Not completely absent from the discussion is the possibility that an explosion could occur that is measured in megatons, but it might as well be.  Indeed, there is a blitheness to the danger in the coverage.

You have to search it all out to get any mention of the risk.  Well regarded as Professor Cohen is, to quote Rodney Dangerfield on the subject at hand, he “don’t get no respect.”

So, what is the justification for wanting to bomb Syria.

That is something that is usually explained with a heavy dose of obfuscation.  There was no hard evidence found or even an investigation beforehand.  The indispensable Consortium News reported that General Mattis had been pressing for evidence almost up until the attack but was overruled.  According to Consortium News,

“The Pentagon conducted a briefing immediately after the US strikes the next day, on April 13. One reporter asked: “What’s your evidence it was delivered by the Syrian regime? Are you quite clear it was?” Mattis dutifully responded: “I am confident the Syrian regime conducted a chemical attack on innocent people in this last week, yes. Absolutely confident of it.”
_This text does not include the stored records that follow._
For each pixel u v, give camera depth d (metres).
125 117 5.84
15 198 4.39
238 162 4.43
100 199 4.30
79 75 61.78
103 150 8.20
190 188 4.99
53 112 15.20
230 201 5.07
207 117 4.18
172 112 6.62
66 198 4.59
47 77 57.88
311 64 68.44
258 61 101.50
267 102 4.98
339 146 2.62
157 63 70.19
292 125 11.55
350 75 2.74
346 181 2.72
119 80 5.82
Another reporter queried: “So up until yesterday, and I’m going to quote you here, you said, ‘I cannot tell you that we have evidence.’ So when did you become confident that a chemical attack happened?

Mattis: “Yes, yesterday.”

Reporter: “Since yesterday, after you said that?”

Mattis: “Yes.”

And those inspectors Mattis had only the day before made clear to Congress would be coming “probably within the week?”  They were just hours away from starting their work in Duma(sic) when the first U.S. cruise missile hit its target.” 
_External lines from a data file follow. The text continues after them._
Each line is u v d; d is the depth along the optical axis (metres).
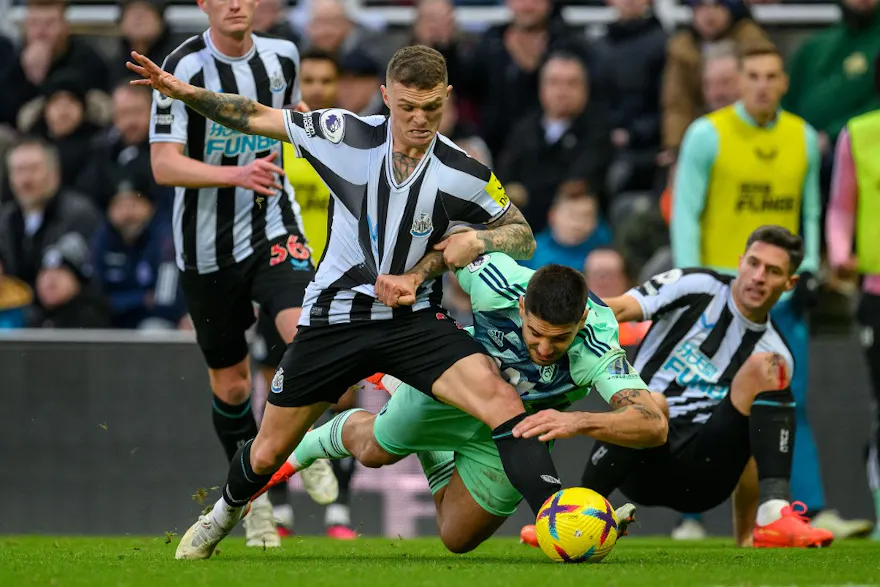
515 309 17.00
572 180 35.38
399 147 17.03
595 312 17.36
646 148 39.00
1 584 14.45
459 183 17.12
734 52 37.12
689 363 22.91
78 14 43.53
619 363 17.00
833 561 18.36
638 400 16.59
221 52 22.72
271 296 22.75
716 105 37.16
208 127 22.62
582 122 36.97
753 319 22.88
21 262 37.41
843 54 37.44
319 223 29.11
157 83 16.95
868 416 31.44
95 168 38.28
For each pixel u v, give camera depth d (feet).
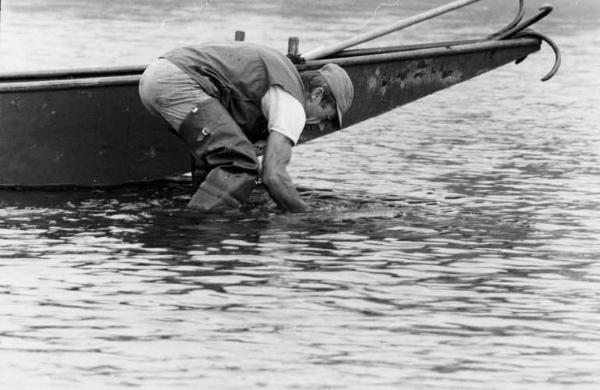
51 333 40.47
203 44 60.90
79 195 63.67
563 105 106.93
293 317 42.78
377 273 48.93
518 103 108.17
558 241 55.26
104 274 47.78
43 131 64.18
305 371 37.37
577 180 70.95
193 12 195.83
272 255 51.42
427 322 42.57
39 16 183.42
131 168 66.80
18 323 41.45
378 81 69.72
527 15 199.31
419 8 205.05
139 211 59.82
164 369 37.37
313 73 60.23
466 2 70.38
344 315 43.14
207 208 60.08
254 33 158.61
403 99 71.00
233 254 51.42
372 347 39.73
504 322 42.73
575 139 87.66
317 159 77.97
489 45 72.49
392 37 161.58
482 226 58.13
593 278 48.88
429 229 57.26
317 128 65.67
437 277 48.60
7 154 63.98
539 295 46.26
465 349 39.73
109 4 210.59
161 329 41.11
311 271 49.01
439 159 78.48
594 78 127.03
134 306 43.62
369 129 91.40
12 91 62.80
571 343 40.55
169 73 59.36
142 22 176.65
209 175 60.13
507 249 53.52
The president had been tweeting and had to do something and at least did the least stupid thing he could, and who knows, doing that might appease some in the howling mob, but not everybody.

On April 16th, NPR Morning Edition’s, Noel King spoke with Kori Schake.  Ms. Schake served on George W. Bush’s National Security Council and King asked her about strategy in Syria after the airstrikes.
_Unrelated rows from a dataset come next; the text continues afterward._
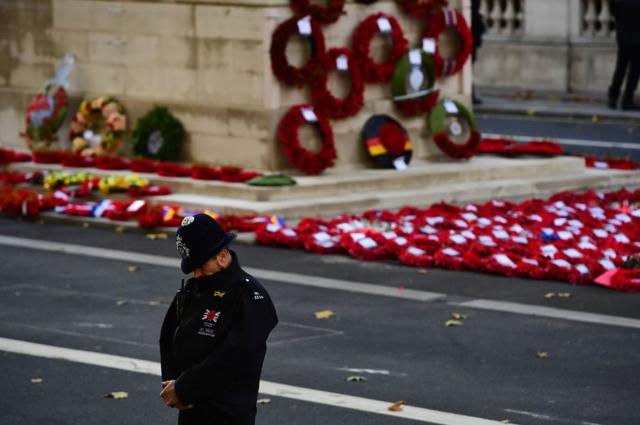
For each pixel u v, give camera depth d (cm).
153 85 6619
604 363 3753
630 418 3281
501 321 4222
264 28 6081
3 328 4191
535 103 9894
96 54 6850
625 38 9225
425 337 4047
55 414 3372
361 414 3334
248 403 2356
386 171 6353
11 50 7281
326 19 6184
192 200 5888
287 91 6197
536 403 3406
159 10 6512
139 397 3506
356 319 4262
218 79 6322
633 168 6956
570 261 4838
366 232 5250
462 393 3497
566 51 10575
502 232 5309
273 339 4038
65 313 4372
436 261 4966
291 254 5222
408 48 6562
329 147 6191
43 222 5950
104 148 6700
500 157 6906
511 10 10900
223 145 6347
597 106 9631
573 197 6156
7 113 7344
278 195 5850
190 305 2386
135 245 5434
She would definitely want Assad taken out of power but does not address what would happen after his removal.  Kori would love to see a more active policy.  Ms. Schake speaks from the same playbook as the rest of the media,

“every time Bashar al-Assad needs a battlefield victory that he can't achieve by conventional forces, he employs chemical weapons to try and terrorize the rebels into submission.”  

The kindest thing one can say about the woman is that she does not display absolute fidelity to the truth.  The regime had liberated Aleppo, without chemical weapons.  It had cleared all the pockets east of Damascus other than the one in question and was on the verge of doing that. Sans chemistry.  Why would they have risked the trouble the nerve agents would have brought them and if the purpose was to achieve victory, why would they have targeted civilians instead of combatants?

Maybe looking into what Kori does now would give us a hint about where she is coming from.  She is Deputy-Director General of the International Institute of Strategic Studies.  

 the International Institute of Strategic Studies (IISS) is a think tank based in London that does think tank stuff, but has interesting funding.

It appears that they have secretly taken a lot of money from the Bahraini royal Family.  Now Bahrain is an island country where the Sunni Royals lord it over a not too happy Shia majority.  Also, they are buddies of the Saudis who back the destruction of the secular Syrian state and are waging genocidal war in Yemen.

That did not get mentioned when Noel King was speaking to the sinecurista.

We asked The Long Hill Institute* to opine on what this says about journalism in this day and age.

The finding is: News is propaganda.

If you do not believe that, please contact the Long Hill Institute as to the location of the Weapons of Mass Destruction that the media promised us were surely present in Iraq back in 2003.

*As we have often mentioned, The Long Hill Institute, our official think tank is the only think tank not in the tank.  We have never received donations of millions of dollars as has the IISS.  Not that we are complaining...too much.